As the saying goes: don’t trust a greenlight until you’re a week into shooting.
Filmmaking Is Not Glamorous—it’s Survival
Behind-the-scenes reels show actors laughing between takes, directors nodding confidently, and glamorous studio lots.
The day-to-day reality:
- Endless fights about budgets, schedules, and rewrites.
- Producers and executives pushing competing agendas on the same project.
- Department tensions, last-minute pivots, and the daily threat of collapse.
- Stanley Kubrick once called set life “the worst milieu for creative work ever devised by man.”
Francis Ford Coppola put it more bluntly while reflecting on Apocalypse Now:
“We had access to too much money, too much equipment, and little by little, we went insane.”
The Oscars Are Political Campaigns
The Academy Awards are framed as merit-based: the “best” films rising to the top. In truth, Oscars function like a political race.
- Studios and producers must fund campaigns—billboards, ads, screenings, and elegant “For Your Consideration” efforts aimed directly at academy voters.
- Some studios spend more on Oscar campaigning than the actual production budget. For instance, the indie film Anora reportedly cost $6 million to make while its Oscar campaign ran around $18 million.
- Without campaigning, many deserving films never get attention, regardless of quality.

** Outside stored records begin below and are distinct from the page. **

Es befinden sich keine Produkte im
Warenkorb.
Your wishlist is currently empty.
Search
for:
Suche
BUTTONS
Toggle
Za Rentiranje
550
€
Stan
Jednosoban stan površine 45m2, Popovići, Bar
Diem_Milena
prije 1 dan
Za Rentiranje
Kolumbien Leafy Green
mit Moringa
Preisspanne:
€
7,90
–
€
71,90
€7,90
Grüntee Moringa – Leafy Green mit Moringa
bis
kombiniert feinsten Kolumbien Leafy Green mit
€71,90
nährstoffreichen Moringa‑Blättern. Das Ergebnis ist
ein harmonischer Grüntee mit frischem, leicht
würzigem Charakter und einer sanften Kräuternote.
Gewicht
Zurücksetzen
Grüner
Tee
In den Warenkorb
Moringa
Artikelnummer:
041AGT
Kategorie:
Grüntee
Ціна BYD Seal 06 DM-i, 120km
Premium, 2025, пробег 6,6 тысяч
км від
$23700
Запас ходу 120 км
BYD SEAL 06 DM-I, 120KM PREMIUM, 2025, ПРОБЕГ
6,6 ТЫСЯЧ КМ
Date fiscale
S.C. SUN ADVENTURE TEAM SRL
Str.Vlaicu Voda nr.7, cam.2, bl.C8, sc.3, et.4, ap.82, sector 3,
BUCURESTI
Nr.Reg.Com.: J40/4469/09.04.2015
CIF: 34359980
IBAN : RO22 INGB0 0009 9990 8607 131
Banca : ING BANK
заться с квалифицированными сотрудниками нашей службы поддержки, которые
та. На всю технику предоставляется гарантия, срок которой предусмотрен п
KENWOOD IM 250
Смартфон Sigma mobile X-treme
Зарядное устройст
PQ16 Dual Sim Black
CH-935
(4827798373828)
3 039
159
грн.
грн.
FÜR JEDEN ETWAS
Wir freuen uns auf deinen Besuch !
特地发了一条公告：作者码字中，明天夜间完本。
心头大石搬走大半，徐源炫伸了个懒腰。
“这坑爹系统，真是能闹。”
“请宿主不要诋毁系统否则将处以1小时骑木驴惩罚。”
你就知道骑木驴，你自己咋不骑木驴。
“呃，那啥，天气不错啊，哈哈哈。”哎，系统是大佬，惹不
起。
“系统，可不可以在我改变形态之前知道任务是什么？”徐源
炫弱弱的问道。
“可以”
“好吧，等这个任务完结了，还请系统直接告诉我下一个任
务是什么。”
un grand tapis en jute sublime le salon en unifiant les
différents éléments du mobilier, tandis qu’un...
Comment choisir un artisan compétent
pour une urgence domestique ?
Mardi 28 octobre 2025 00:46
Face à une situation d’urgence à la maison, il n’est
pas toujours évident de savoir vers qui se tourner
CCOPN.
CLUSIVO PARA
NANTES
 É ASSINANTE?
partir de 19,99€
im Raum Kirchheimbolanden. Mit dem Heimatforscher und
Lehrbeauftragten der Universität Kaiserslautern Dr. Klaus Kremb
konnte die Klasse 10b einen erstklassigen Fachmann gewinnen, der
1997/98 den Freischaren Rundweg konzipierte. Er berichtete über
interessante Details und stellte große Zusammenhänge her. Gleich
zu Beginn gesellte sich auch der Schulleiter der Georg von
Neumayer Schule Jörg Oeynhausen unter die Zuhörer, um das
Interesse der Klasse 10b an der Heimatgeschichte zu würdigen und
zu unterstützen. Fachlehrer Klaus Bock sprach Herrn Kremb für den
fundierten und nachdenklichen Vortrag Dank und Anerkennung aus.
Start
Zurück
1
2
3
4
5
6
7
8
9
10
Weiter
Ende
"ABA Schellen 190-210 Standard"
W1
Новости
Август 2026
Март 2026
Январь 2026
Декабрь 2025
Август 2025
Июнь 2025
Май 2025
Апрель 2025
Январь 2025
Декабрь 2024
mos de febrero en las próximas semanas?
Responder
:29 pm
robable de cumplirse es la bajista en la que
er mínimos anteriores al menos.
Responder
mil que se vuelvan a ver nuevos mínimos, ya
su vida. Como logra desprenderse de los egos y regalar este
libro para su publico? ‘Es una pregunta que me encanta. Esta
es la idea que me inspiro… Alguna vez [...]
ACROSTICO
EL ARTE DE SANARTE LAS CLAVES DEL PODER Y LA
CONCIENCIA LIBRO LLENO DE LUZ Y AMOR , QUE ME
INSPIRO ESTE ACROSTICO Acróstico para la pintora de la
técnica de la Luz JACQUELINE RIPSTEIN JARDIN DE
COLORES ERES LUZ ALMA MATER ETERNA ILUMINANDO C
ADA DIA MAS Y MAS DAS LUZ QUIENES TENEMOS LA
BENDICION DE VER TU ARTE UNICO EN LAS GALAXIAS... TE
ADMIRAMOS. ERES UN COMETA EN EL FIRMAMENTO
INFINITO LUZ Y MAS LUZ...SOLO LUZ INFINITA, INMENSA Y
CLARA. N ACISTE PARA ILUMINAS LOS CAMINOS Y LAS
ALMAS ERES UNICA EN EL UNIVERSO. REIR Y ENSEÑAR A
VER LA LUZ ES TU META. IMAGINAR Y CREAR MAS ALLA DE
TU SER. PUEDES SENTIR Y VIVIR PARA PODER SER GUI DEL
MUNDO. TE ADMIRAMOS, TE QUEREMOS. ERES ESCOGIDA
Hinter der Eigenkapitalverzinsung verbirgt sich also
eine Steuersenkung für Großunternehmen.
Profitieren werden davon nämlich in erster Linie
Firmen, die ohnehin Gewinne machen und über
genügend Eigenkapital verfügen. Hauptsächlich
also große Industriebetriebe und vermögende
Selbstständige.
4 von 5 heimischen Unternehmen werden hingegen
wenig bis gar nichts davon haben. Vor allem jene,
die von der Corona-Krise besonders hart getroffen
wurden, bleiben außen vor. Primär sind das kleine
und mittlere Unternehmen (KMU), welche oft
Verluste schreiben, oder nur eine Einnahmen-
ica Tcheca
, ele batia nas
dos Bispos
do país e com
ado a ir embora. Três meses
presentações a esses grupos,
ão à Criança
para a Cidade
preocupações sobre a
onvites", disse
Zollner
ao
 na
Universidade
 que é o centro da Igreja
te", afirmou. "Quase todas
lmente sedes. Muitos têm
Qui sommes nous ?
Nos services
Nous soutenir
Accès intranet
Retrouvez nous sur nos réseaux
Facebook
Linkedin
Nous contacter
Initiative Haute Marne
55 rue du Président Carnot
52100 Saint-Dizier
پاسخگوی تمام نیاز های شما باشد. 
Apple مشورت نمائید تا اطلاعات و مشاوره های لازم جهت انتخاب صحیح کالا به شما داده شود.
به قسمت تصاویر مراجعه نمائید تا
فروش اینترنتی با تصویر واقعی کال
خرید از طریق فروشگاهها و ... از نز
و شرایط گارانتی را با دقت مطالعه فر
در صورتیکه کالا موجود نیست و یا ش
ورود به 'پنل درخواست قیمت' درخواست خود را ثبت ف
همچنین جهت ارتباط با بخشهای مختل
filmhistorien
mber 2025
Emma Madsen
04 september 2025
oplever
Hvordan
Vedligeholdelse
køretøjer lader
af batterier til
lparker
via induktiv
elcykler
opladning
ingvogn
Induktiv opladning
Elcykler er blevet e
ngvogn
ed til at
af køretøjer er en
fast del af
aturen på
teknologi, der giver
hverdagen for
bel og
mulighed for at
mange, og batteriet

At the Oscars, the best film isn’t always the winner—it’s often the best-funded campaign.
Even Famous Directors Fight Battles
Think success secures freedom? Not always.
- Steven Spielberg struggled for a decade to get Lincoln made; studios wanted to relegate it to HBO instead of theaters.
- Francis Ford Coppola self-financed Megalopolis because no studio would back him.
- Guillermo del Toro had to scale back The Shape of Water to a $20 million budget, despite being an Oscar-winning director.
- Martin Scorsese had to turn to Netflix to make The Irishman.
Even the most powerful names constantly negotiate between personal vision and what the system will allow.
The Real Takeaway
Filmmaking is a battlefield of passion, politics, business, and compromise. For every dazzling story of discovery, there are dozens of hidden tales of projects that were shelved, rewritten, underfunded, or lost in the system.
The illusion of glamour is part of the sales pitch to audiences. The reality behind the curtain is messy, exhausting, and often heartbreaking—but for those who love it, there’s nothing more meaningful.